My Anime Shopping Tree & My Cold Prodigy Wife!
Episode-273
Chapter : 545
Iffrit, standing silent and immense on the pristine green grass, seemed to take in the scene. The two points of white-hot fire in his helm flickered, and Lloyd could feel, through their new, nascent bond, a wave of what could only be described as… profound, almost divine, contempt. These pathetic, jiggly, insignificant lifeforms were to be the first test of his apocalyptic power? It was an insult to his very being.
Fang Fairy, beside him, seemed to feel it too. He is not impressed, Master, she noted, a hint of amusement in her mental voice.
“He will learn the value of a target-rich environment,” Lloyd replied dryly. He looked out at the endless, bouncing sea of blue.
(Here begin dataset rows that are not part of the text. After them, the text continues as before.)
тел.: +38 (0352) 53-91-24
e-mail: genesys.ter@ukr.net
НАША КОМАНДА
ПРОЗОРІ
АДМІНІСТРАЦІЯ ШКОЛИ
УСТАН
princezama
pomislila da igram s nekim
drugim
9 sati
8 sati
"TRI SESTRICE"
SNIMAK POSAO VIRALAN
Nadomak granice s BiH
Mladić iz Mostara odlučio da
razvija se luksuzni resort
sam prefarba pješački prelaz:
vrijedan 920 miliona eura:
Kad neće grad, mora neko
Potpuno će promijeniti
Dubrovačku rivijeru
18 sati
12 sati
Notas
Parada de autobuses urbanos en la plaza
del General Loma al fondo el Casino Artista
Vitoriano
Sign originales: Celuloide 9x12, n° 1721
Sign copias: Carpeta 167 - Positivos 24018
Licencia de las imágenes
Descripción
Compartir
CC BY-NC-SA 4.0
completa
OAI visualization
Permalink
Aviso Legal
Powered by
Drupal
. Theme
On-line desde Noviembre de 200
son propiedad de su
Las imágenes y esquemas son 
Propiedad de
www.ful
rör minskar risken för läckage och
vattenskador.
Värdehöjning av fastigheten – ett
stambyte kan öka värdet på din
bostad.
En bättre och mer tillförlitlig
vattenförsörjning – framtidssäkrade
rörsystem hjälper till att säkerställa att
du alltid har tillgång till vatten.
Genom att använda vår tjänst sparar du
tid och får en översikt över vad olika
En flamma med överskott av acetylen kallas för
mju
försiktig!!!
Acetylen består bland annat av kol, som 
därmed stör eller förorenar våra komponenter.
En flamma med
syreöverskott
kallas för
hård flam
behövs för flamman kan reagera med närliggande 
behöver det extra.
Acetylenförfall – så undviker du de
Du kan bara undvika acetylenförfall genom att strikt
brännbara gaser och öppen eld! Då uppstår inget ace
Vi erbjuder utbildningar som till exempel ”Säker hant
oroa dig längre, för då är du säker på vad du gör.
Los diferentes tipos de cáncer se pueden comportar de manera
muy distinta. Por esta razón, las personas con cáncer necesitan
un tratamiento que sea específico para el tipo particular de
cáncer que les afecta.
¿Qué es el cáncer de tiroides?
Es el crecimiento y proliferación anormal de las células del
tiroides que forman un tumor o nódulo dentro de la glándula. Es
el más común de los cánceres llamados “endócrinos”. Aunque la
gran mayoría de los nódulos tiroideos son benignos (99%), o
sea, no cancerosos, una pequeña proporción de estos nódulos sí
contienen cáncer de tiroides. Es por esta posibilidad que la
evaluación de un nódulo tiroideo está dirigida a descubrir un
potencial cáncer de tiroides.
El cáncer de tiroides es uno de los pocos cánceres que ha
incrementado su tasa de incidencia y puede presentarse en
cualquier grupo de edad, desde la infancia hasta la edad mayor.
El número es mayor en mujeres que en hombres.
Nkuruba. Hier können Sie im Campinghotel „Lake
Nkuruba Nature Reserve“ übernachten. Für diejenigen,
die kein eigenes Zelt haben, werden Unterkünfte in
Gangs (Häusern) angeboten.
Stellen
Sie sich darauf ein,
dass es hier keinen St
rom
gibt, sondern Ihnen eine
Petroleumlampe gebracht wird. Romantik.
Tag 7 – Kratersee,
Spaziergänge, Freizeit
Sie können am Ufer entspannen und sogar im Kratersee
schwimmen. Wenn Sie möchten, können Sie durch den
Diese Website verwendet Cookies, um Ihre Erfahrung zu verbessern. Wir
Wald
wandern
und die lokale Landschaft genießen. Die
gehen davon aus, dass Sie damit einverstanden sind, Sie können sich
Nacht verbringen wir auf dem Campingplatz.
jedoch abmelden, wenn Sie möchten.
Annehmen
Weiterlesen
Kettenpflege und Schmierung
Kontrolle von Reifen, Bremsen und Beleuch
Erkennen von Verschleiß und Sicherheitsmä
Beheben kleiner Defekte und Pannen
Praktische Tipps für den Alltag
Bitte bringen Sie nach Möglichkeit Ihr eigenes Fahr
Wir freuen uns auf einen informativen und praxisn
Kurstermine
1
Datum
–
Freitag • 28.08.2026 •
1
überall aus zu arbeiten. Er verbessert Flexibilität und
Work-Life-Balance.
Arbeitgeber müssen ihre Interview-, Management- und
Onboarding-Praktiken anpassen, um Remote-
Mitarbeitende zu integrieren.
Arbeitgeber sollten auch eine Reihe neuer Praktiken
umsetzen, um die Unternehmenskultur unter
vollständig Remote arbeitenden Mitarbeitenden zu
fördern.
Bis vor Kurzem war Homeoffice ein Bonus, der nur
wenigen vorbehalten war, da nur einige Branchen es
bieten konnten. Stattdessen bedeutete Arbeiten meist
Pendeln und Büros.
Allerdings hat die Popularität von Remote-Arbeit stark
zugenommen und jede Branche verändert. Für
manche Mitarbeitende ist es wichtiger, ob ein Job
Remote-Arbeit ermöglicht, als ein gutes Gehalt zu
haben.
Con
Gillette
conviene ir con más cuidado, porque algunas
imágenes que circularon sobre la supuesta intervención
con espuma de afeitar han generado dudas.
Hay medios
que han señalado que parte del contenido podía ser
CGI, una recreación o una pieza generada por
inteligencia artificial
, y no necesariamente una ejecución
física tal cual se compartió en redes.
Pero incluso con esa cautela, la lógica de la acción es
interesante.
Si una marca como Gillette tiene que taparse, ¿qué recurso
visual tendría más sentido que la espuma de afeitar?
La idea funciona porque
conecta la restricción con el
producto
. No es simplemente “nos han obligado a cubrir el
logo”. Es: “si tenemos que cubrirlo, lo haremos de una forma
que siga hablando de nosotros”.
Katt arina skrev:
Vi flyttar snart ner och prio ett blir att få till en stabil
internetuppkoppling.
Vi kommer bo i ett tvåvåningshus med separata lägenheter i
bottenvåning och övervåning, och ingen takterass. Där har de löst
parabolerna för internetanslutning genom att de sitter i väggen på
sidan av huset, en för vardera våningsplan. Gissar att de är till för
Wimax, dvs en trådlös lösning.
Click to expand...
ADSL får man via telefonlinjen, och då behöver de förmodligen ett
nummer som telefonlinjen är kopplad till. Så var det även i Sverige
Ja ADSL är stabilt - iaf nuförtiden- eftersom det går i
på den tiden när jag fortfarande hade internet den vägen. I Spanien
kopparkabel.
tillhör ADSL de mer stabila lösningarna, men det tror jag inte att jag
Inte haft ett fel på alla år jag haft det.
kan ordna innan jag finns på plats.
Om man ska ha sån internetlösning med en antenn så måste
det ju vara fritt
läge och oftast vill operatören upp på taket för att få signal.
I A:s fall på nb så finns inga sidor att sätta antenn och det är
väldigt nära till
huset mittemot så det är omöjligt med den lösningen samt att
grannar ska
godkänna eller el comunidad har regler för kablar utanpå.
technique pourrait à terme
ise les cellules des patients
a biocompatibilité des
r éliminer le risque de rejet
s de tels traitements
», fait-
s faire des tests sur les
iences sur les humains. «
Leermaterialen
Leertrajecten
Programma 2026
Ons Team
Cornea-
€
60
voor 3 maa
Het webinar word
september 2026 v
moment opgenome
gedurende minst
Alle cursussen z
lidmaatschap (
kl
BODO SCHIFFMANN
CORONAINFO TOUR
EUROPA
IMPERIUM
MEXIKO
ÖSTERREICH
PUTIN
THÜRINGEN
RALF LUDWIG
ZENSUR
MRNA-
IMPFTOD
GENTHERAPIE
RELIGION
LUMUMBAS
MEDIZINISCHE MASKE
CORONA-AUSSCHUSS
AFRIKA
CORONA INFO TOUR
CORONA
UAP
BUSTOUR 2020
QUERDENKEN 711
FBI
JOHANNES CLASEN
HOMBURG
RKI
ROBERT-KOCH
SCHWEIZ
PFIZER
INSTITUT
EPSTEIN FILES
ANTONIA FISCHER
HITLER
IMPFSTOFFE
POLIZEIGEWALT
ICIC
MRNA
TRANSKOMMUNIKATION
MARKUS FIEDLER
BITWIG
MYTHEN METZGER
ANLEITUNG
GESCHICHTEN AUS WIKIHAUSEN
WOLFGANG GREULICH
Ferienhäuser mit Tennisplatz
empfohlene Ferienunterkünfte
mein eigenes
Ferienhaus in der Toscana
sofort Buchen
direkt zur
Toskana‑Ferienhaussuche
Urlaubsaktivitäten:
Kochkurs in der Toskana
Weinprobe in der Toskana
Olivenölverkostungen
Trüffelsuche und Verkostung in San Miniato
The last time he had faced this horde, it had been a tedious, soul-crushing grind. A battle of attrition, won through sheer, stubborn endurance. This time… this time would be different. This would not be a grind. This would be a glorious, beautiful, and comically one-sided, slaughter.
“Alright, team,” he announced, his voice ringing with the authority of a general about to unleash a new, and devastating, super-weapon for the first time. “New rules of engagement. Iffrit,” he focused his will on the massive, silent demon, “you are primary assault. Your objective is… everything that jiggles. I want you to carve a path of fiery destruction through the center of that field. Do not worry about finesse. Do not concern yourself with strategy. I want a demonstration of pure, overwhelming, and deeply satisfying, force. Annihilate them.”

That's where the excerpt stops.